The pathophysiology behind retinal folds is thought to be due to detachment of the vitreous located posteriorly to an area of firmer adherence to the retina.1 One study evaluated this mechanism by reporting on perimacular retinal folds found in the postmortem eyes of three pediatric trauma patients.2 Within the clinical and forensic records and the systemic and ocular findings from the autopsies, no signs of direct ocular trauma were detected. Furthermore, in each case, the vitreous had partially separated from the retina but remained attached to the internal limiting membrane at the apices of the folds and the vitreous base, implicating vitreoretinal traction in the pathogenesis of these folds. The authors concluded that perimacular folds may develop without trauma as a result of vitreoretinal traction.2

BEWARE OF Ocular EFFECTs OF TRAUMATIC INJURY

Retinal folds may develop after trauma by means of vitreoretinal traction. Consider this possible cause of vision loss when caring for a patient who has experienced a traumatic injury.

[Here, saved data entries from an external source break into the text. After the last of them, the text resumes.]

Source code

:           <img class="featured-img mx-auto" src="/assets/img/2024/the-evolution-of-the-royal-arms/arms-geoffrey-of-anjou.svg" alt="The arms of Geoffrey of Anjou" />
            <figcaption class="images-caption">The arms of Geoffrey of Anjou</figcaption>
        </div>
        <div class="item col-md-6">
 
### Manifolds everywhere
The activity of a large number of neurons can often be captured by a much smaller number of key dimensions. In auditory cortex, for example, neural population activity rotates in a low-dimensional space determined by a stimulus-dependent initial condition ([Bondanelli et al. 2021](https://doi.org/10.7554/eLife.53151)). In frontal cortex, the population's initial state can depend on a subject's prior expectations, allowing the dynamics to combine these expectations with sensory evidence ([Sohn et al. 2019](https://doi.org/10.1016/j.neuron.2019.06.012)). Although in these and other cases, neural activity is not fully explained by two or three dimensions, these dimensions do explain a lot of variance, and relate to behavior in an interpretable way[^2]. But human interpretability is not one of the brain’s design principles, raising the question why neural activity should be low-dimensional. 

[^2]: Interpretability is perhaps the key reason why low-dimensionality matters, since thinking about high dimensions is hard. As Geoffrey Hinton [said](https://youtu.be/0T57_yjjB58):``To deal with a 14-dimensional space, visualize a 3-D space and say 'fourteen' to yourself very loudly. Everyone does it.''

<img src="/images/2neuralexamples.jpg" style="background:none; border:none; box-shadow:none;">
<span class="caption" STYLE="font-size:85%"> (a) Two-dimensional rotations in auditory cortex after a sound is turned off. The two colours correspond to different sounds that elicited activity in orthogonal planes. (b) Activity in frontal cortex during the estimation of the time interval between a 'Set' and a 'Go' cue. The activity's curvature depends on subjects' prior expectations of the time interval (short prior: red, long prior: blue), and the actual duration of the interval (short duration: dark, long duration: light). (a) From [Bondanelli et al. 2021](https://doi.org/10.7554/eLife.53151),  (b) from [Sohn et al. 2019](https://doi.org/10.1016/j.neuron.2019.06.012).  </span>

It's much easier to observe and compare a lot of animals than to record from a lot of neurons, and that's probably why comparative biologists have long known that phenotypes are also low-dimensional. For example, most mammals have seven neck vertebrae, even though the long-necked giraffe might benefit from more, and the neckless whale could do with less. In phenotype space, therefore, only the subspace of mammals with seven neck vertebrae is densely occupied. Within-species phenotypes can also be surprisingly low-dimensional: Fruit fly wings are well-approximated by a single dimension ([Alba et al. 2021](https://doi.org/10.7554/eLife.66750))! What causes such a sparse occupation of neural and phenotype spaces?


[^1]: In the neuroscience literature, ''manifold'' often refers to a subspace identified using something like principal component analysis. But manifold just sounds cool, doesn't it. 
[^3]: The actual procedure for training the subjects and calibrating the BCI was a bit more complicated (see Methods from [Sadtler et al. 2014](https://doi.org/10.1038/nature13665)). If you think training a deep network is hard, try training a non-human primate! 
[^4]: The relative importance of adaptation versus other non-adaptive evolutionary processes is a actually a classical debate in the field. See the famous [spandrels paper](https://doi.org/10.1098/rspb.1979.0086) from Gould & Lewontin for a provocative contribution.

1 Green WR, Sebag J. Retinal folds. In: Retina [Internet]. 4th ed. Elsevier; 2006:921‑989. www.sciencedirect.com/topics/medicine-and-dentistry/retina-fold

2. Massicotte SJ, Folberg R, Torczynski E, Gilliland MGF, Luckenbach MW. Vitreoretinal traction and perimacular retinal folds in the eyes of deliberately traumatized children. Ophthalmology. 1991;98(7):1124‑1127.